▸ The exercise
Reproduce word for word the lines of every record below, leaving the pictures out of your answer.

▸ Saved data entries
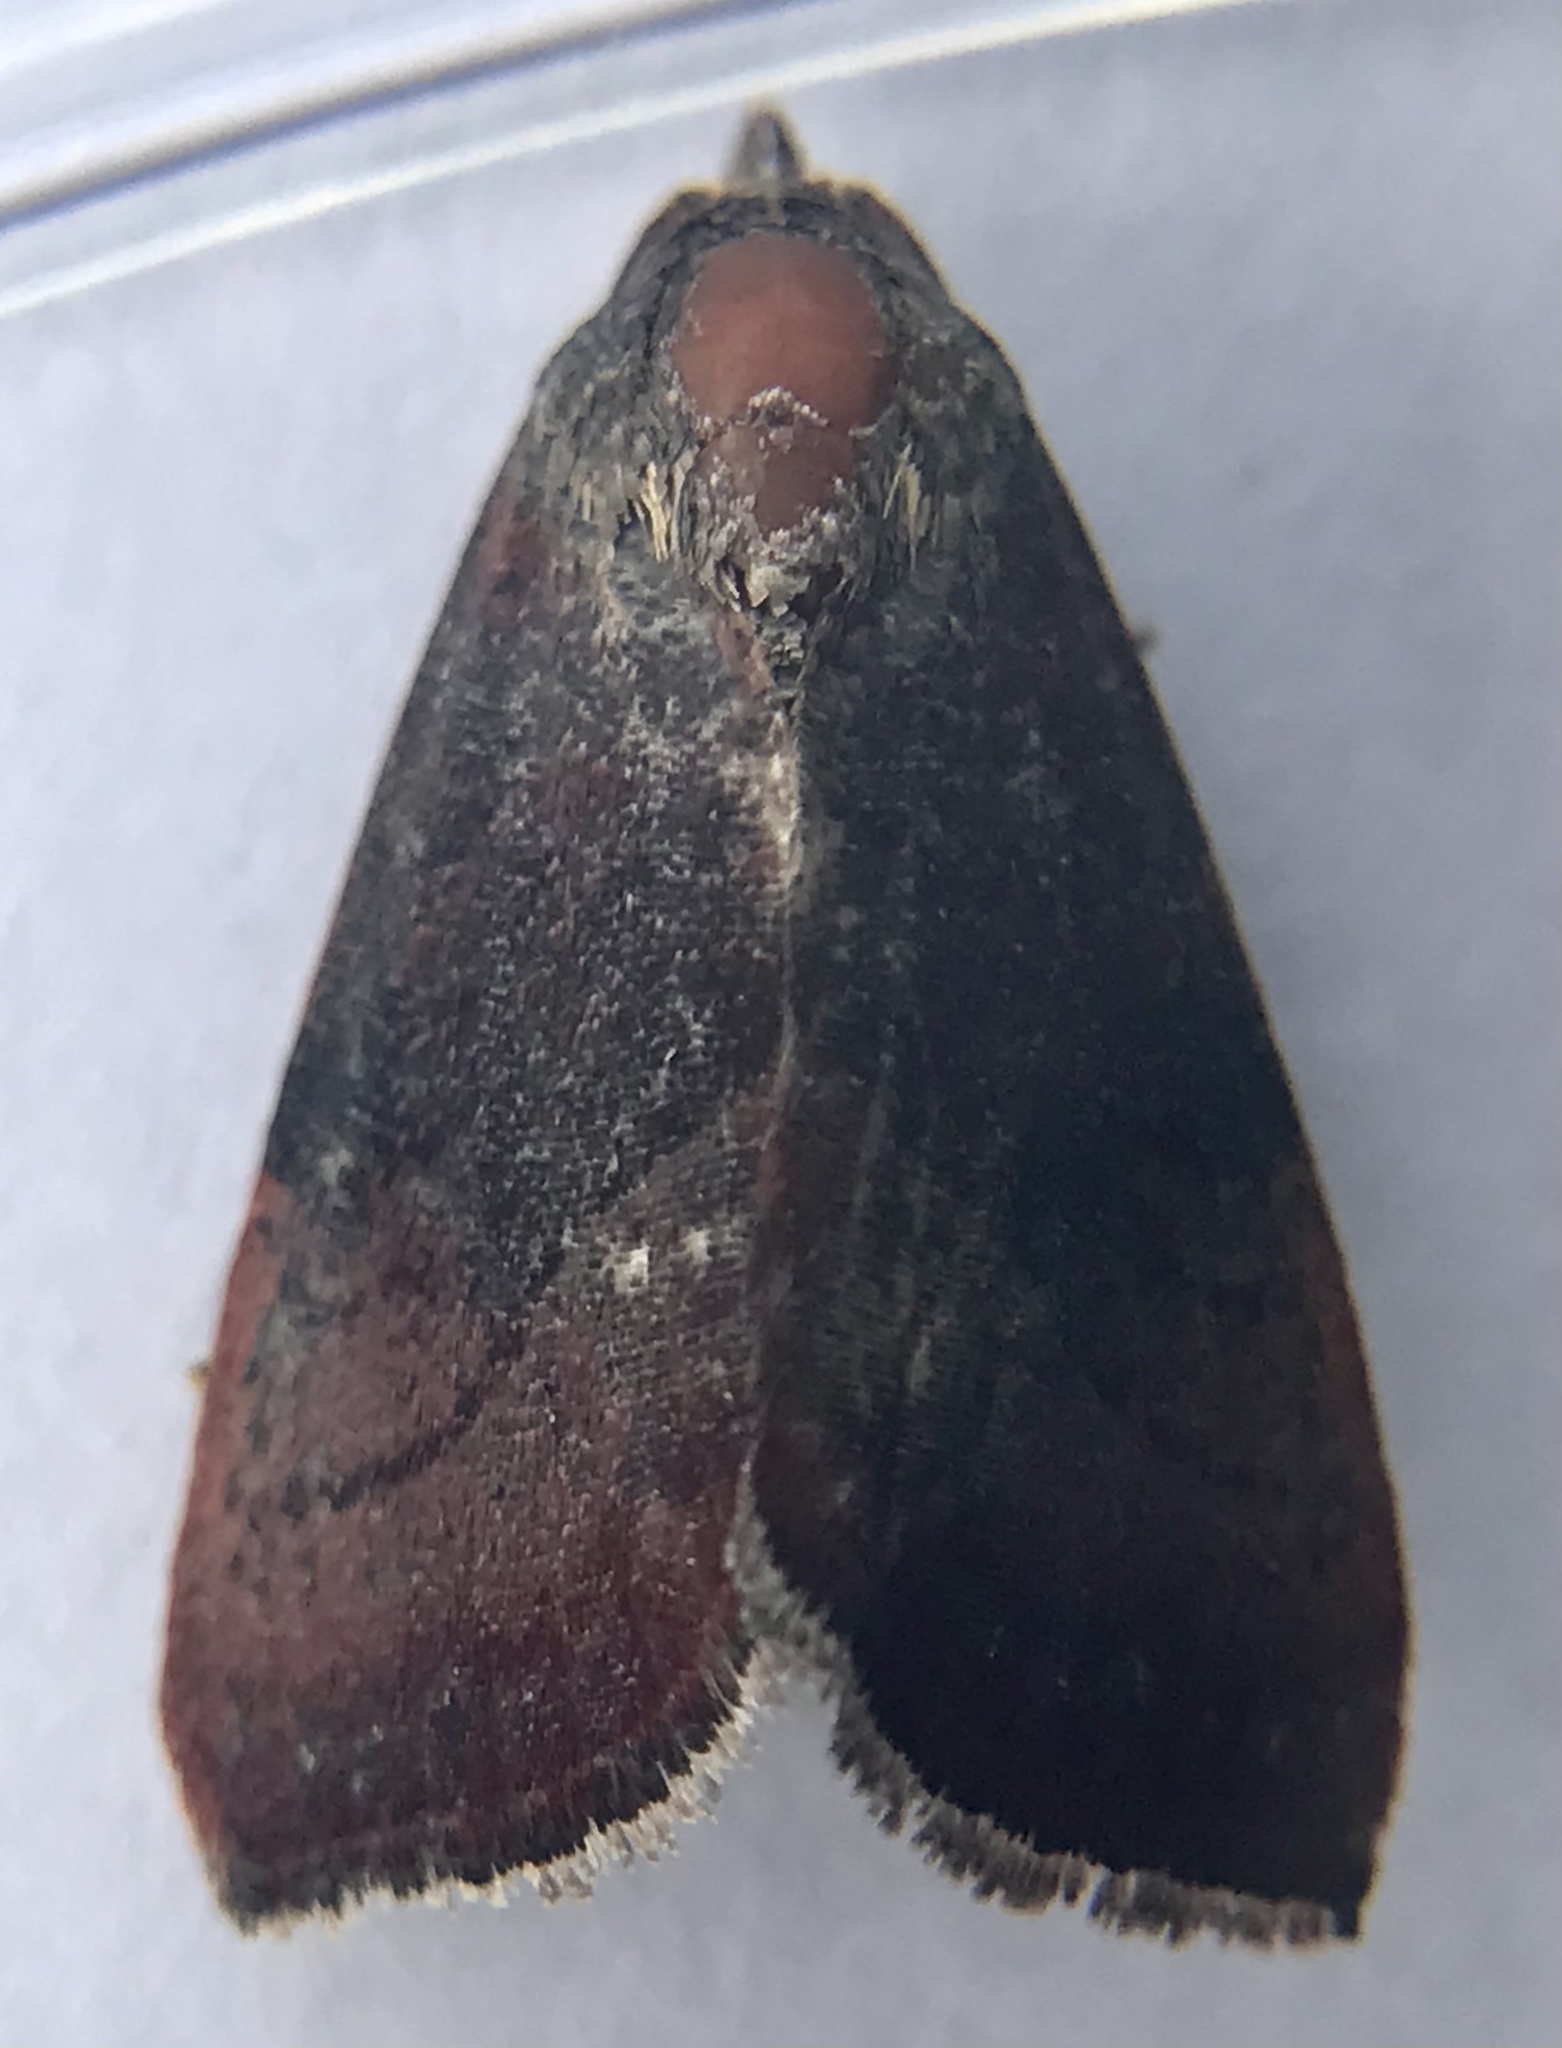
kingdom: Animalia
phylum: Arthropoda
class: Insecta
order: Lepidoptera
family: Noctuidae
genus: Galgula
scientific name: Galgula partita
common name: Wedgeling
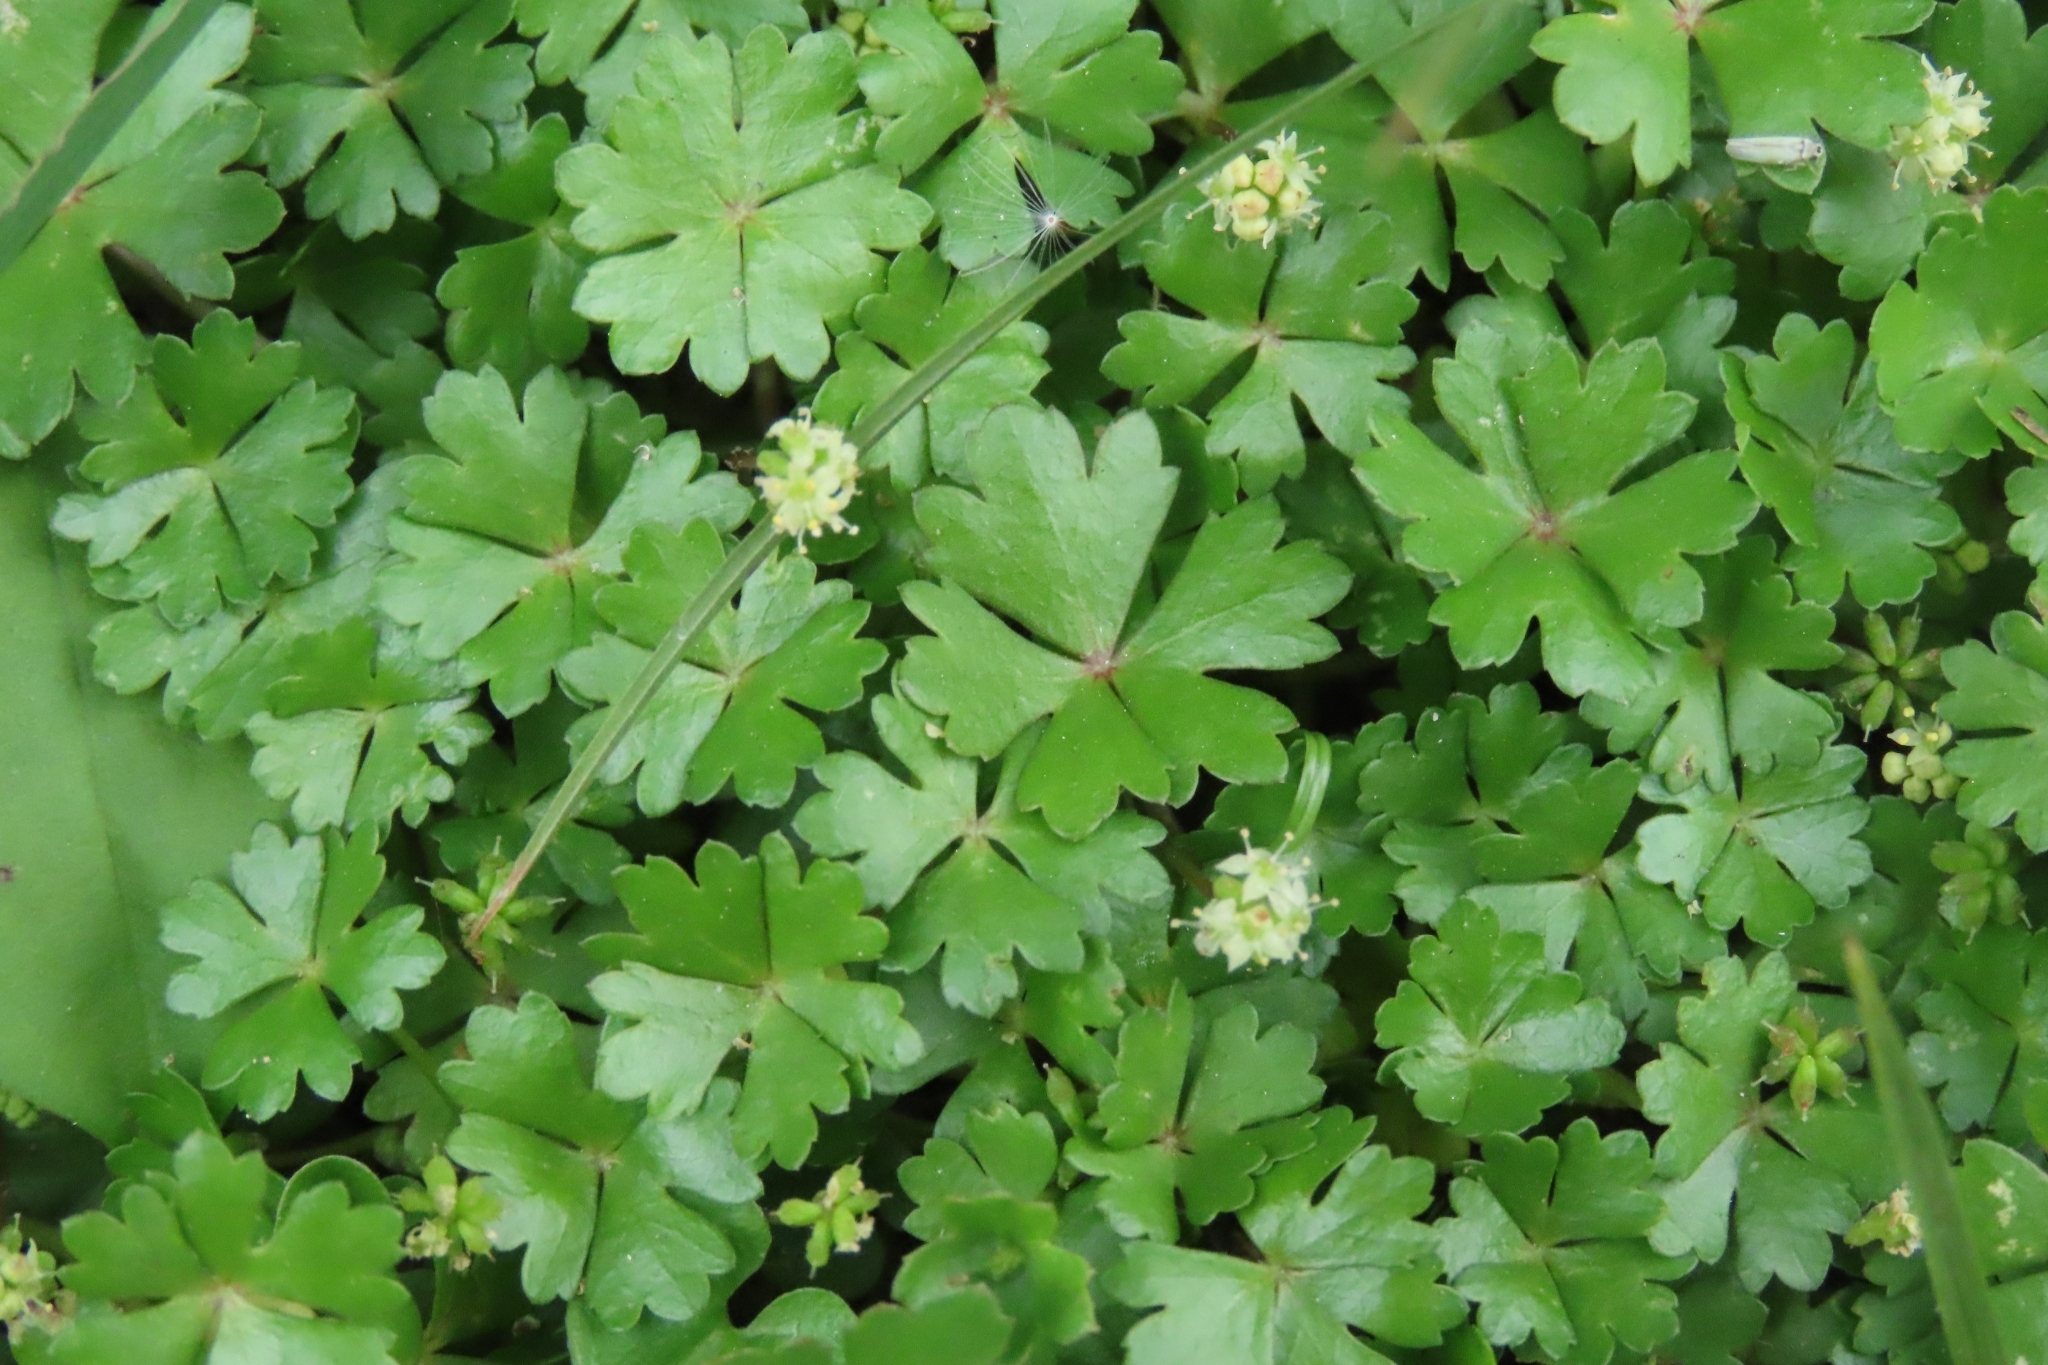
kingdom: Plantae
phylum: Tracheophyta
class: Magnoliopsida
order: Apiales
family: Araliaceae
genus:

▸ Task output
kingdom: Animalia
phylum: Arthropoda
class: Insecta
order: Lepidoptera
family: Noctuidae
genus: Galgula
scientific name: Galgula partita
common name: Wedgeling
kingdom: Plantae
phylum: Tracheophyta
class: Magnoliopsida
order: Apiales
family: Araliaceae
genus:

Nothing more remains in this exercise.